As companies work to improve the daily lives of people with diabetes, new innovations for glucagon have been helping put our fears of handling bad lows at ease. One anxiety for those administering the old glucagon, can be the needle. It is large, and for someone not accustomed to giving injections, it can be daunting. People may not have the same fear when administering another life-saving drug, like pens used for allergy attacks, but the person giving the shot never sees the needle and doesn’t have to manually place it in the skin. My mom told me that she couldn’t bring herself to give me the injection for fear of hurting me. Sam had the same concerns. Looking at a large needle knowing you have to place it in the correct spot in skin is normally a job left to healthcare professionals. In a high-stress moment, it is one of the most terrifying responsibilities.
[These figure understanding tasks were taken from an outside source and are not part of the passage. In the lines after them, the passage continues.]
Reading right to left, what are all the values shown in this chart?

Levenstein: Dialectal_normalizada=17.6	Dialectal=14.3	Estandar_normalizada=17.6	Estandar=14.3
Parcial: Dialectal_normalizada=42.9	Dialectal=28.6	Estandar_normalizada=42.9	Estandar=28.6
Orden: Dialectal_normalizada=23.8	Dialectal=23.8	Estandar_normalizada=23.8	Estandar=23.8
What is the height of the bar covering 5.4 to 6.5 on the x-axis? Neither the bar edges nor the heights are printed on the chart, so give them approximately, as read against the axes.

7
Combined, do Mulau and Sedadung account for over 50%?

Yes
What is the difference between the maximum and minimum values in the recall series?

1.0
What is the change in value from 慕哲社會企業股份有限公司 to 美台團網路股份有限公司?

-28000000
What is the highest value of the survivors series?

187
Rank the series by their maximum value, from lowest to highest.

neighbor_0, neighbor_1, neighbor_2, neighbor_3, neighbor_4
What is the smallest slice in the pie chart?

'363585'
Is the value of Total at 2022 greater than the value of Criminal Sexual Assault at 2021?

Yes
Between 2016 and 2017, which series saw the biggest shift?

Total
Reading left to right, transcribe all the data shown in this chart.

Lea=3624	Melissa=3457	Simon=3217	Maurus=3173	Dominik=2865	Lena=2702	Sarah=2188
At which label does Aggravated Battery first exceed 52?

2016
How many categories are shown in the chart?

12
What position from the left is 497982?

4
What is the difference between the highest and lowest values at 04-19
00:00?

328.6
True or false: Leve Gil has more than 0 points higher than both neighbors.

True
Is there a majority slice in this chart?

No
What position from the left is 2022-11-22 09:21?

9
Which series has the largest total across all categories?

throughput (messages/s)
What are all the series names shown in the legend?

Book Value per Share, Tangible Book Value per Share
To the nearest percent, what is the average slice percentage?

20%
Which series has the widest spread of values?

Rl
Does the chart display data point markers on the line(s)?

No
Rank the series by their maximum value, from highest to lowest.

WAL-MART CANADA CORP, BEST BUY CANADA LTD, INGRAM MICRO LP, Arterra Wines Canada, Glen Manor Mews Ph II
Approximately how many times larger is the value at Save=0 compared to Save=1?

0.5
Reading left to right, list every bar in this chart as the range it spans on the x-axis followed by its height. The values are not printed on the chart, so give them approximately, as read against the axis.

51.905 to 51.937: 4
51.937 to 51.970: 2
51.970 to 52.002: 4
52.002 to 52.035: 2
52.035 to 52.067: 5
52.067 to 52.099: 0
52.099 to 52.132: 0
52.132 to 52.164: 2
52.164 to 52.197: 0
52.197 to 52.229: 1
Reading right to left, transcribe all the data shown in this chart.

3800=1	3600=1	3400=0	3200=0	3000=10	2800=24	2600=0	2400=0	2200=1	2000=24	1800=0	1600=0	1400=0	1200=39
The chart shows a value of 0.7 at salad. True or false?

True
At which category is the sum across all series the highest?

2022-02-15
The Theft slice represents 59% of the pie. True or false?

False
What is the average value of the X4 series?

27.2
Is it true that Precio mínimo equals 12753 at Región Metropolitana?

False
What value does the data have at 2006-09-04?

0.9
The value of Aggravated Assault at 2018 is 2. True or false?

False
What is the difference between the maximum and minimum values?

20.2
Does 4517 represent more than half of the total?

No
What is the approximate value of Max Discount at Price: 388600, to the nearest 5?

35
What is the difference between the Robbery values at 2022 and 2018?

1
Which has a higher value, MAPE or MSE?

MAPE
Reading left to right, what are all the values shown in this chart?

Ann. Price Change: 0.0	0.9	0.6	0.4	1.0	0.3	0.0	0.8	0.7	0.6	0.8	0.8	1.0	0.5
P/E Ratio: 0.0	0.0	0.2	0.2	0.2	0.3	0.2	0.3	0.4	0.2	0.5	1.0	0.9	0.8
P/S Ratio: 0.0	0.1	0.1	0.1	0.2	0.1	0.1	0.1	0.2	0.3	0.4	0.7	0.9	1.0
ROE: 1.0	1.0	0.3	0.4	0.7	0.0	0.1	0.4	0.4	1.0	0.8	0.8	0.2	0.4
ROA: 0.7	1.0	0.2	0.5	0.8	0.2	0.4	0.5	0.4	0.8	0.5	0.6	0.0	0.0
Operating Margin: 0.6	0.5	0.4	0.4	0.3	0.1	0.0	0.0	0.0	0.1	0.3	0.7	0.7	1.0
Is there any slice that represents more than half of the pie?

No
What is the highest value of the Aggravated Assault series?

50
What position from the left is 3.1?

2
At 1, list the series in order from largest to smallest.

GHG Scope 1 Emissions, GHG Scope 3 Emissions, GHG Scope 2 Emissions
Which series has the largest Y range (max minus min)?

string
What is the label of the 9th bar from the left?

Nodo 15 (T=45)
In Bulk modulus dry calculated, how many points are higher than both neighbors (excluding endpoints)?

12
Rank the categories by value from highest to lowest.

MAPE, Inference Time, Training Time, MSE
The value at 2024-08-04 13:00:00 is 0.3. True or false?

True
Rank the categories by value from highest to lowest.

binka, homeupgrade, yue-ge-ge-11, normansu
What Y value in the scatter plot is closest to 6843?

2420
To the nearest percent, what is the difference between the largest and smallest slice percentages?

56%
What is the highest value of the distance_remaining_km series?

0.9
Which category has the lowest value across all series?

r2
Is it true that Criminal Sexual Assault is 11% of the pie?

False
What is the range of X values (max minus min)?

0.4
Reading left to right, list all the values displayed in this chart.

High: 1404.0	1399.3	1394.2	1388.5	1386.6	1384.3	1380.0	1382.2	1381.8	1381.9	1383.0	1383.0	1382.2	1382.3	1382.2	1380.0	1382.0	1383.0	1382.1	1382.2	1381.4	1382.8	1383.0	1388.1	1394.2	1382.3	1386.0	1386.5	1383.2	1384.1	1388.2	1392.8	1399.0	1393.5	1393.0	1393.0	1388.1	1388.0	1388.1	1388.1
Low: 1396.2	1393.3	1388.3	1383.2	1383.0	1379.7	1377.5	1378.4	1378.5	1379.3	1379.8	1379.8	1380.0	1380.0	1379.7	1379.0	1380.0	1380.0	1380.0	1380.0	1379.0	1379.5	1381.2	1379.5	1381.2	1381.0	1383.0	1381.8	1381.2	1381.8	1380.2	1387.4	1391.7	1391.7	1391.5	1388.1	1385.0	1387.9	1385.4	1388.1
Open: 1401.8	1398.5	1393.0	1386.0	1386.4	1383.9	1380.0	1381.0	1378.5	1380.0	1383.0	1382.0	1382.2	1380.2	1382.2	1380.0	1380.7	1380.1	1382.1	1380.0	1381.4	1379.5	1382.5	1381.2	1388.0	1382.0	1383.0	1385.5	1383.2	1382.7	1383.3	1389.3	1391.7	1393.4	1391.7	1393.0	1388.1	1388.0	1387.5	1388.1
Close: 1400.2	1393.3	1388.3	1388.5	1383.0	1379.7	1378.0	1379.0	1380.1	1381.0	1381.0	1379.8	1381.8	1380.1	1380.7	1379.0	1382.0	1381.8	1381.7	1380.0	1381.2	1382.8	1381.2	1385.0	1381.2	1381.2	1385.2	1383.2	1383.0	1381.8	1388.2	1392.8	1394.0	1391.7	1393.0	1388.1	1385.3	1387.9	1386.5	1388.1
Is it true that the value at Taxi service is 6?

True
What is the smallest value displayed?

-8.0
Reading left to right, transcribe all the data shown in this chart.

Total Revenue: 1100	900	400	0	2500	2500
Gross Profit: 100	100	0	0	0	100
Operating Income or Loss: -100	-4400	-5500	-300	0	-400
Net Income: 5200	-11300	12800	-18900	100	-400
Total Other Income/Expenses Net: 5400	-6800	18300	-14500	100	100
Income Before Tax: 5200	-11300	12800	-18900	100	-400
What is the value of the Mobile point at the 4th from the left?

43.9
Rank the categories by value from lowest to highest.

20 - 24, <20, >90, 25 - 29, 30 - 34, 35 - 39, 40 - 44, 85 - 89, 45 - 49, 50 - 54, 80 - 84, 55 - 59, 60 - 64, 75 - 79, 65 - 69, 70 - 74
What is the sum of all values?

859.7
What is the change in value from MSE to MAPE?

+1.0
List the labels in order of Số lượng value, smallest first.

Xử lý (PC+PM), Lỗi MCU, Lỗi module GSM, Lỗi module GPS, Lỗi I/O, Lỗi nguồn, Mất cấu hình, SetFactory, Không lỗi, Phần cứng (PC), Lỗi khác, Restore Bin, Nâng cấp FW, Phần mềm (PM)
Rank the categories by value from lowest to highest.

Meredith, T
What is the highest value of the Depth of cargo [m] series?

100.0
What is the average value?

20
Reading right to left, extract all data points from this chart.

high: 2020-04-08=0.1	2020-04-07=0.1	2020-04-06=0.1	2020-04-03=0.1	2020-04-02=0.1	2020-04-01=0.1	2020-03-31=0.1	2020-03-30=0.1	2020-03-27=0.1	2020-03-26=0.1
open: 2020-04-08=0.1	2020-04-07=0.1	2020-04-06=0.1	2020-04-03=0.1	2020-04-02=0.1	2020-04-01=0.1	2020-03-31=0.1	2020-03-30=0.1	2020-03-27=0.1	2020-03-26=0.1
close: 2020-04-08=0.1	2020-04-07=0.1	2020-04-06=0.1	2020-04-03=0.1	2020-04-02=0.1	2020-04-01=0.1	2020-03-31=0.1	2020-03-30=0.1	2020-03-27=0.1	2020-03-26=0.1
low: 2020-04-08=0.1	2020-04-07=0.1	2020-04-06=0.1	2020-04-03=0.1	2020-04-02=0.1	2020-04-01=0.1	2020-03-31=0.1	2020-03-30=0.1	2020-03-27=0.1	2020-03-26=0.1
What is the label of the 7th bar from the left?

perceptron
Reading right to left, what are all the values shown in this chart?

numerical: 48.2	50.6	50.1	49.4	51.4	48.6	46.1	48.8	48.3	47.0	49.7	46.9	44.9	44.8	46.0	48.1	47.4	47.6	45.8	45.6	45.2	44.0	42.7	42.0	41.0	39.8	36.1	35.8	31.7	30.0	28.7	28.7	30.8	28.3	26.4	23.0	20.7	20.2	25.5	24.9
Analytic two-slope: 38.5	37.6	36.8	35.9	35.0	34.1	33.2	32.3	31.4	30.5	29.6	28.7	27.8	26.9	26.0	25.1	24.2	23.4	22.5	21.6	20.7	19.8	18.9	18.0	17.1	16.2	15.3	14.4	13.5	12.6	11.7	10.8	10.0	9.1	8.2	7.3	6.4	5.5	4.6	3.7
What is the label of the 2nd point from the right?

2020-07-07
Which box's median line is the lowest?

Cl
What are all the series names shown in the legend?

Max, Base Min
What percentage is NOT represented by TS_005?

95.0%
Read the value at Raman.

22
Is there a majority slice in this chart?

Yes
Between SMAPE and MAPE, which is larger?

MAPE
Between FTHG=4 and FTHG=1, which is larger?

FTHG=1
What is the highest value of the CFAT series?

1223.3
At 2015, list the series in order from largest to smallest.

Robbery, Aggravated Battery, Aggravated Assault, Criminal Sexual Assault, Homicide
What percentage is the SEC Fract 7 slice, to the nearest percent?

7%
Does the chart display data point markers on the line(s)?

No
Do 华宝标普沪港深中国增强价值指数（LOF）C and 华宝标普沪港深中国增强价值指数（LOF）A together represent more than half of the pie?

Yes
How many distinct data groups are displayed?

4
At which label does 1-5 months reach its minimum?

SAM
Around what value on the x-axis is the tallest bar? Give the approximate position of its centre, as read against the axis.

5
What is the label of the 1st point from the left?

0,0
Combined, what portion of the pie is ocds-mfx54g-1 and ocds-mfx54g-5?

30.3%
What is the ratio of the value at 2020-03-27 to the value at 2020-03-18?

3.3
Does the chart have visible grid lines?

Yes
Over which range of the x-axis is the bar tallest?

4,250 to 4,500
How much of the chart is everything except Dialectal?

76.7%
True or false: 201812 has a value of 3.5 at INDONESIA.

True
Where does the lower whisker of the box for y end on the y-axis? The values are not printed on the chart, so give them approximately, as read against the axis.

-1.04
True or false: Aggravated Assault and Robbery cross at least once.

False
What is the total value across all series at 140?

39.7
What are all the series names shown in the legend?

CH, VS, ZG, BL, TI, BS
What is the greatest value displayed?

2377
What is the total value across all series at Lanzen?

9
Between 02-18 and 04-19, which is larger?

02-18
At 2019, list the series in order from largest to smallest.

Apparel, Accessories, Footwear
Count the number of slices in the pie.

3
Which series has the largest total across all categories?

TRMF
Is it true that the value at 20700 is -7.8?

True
Two new products have recently been released. One revolution is a ready-to use glucagon prefilled syringe and auto-injector. This new technology could take away the needle fear and the anxiety of having to mix the solution in an already-stressful situation. Mixing might seem like a simple step, but it is an added stressor in a high-pressure moment for individuals administering the shot. If the patient with the low is administering the shot, it may hard to mix the solution with shaky hands from the low. The premixed solution takes away some of that fear. It can be a way to avoid the severe low if you administer it early enough, and as someone who has given myself a shot of glucagon preemptively, it would be a huge help.

“This new technology could take away the needle fear and the anxiety of having to mix the solution in an already-stressful situation.”

Another new option is a nasal glucagon. This innovation is a simple three-step spray, no mixing required. With products such as these diminishing the fear during an often-terrifying event, glucagon becomes a more accessible product to use. Improved technologies continue to make glucagon an important tool to have around, but take away the “last resort” feeling and give confidence to caregivers administering it. These become added options to help diabetics and their loved ones combat severe lows – while also putting families and students at ease when moving away from home and living on their own for the first time.

I hope to one day be a part of these constantly improving innovations and technologies professionally so that no one will have to feel this constant fear any longer. In fact, after attending an advisory board where I talked about experiences just like this one, I learned about a whole new world of diabetes-related professions. I changed my major to statistics so I could utilize my skills to implement technological and medical innovations; I can put myself and others at ease little by little. Diabetes has a lot of low points, but I am determined to look at the good side and make changes for the better going forward.